Mais à quoi bon m’étendre sur ce sujet ; vous niez que le clergé canadien ait exercé une action salutaire sur le développement intellectuel et moral du peuple ; laissez-moi mettre en regard de votre opinion celle d’un Anglais protestant dont le témoignage ne saurait vous être suspect.

Lord Durham, dans un rapport adressé à la reine, disait :

« It is a subject of very just congratulation, that religious differences have hardly operated as an additional cause of dissension in Lower Canada ; and that a degree of practical toleration, known in very few communities, has existed in this colony, from the period of the conquest down to the present time.
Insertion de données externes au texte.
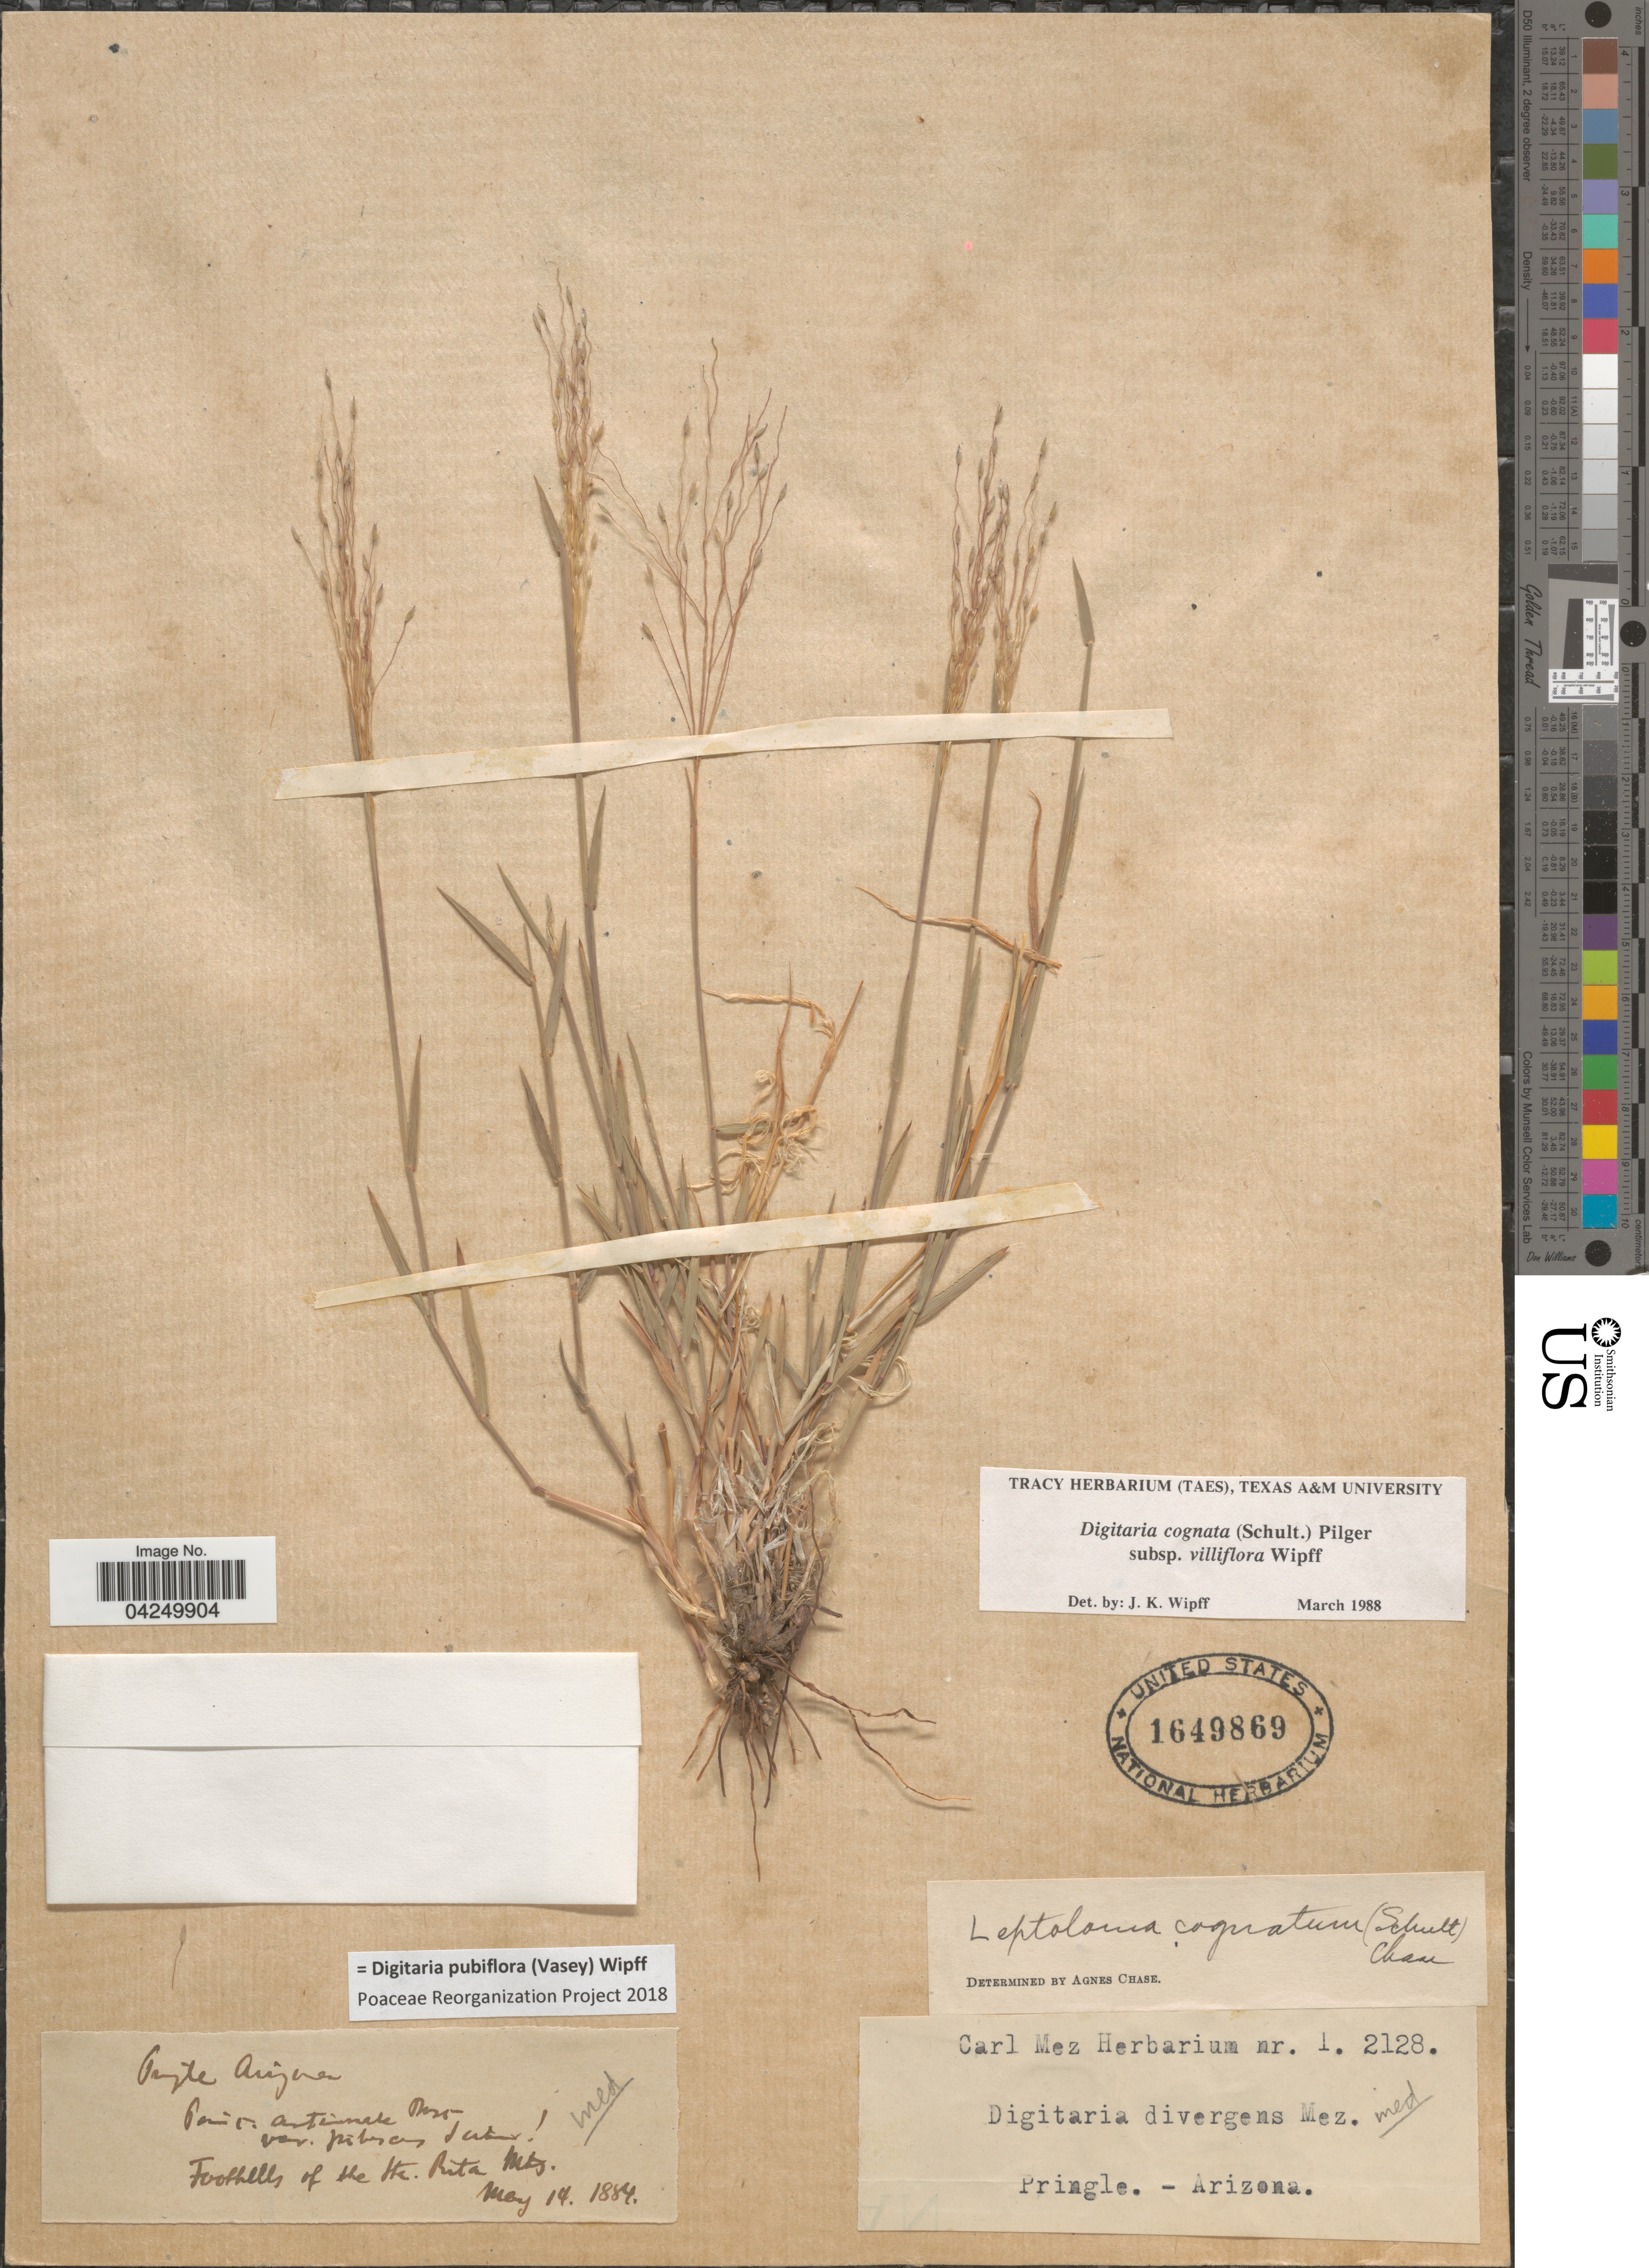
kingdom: Plantae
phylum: Tracheophyta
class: Liliopsida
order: Poales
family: Poaceae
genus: Digitaria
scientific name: Digitaria pubiflora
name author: (Vasey) Wipff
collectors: -- Pringle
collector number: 2128?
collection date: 1884-05-14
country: United States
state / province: Arizona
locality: Foothills of the Sta. Rita Mts.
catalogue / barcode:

The French-Canadians are exclusively Catholics, and their Church has been left in possession of the endowments which it had at the conquest. But the Catholic priesthood of this province have to a remarkable degree, conciliated the goodwill of persons of all creeds ; and I know of no parochial clergy in the world whose practice of all the Christian virtues and zealous discharge of their clerical duties, is more universally admitted, and has been productive of more beneficial consequences. Possessed of incomes sufficient and even large, according to the notions entertained in the country, and enjoying the advantage of education, they have lived on terms of equality and kindness with the humblest and least instructed inhabitants of the rural districts. Intimately acquainted with the wants and characters of their neighbours they have been the promoters and dispensers of charity and the effectual guardians of the morals of the people ; and in the general absence of any permanent institutions of civil government, the Catholic Church has presented almost the only semblance of stability and organization, and furnished the only effectual support for civilization and order. The Catholic clergy of Lower Canada are entitled to this expression of my esteem, not only because it is founded on truth, but because a grateful recognition of their eminent services in resisting the arts of the disaffected, is especially due to them from one who has administered the government of the province in those troubled times. »

Convenez que de pareilles affirmations doivent avoir plus de poids que les récriminations dont votre livre s’est fait l’écho.

J’avoue ne pas saisir clairement le raisonnement qui termine votre second chapitre.

Vous dites que les jeunes Anglais jouent à des jeux virils, et entrent dans la vie avec de l’initiative et de la volonté.

Vous en concluez que, de ce fait, ils accaparent tous les bénéfices, que toutes les affaires (si tant est qu’on en fasse au Canada !) sont pour eux, et que leurs idées, enfin, prédominent en tout.

C’est là une théorie nouvelle, dont les Canadiens vous sauront gré. Ils supposaient, jusqu’ici, et avec quelque raison, que la possession du capital était une des causes immédiates de la supériorité anglaise en matière de commerce.

Grâce à vous, les Français d’Amérique sauront, désormais, à quoi s’en tenir.

Leur prospérité commerciale n’est plus qu’une question de muscles, et à ce compte, je ne doute pas qu’ils ne conquièrent rapidement, par le “Foot Ball”, la suprématie à laquelle ils aspirent.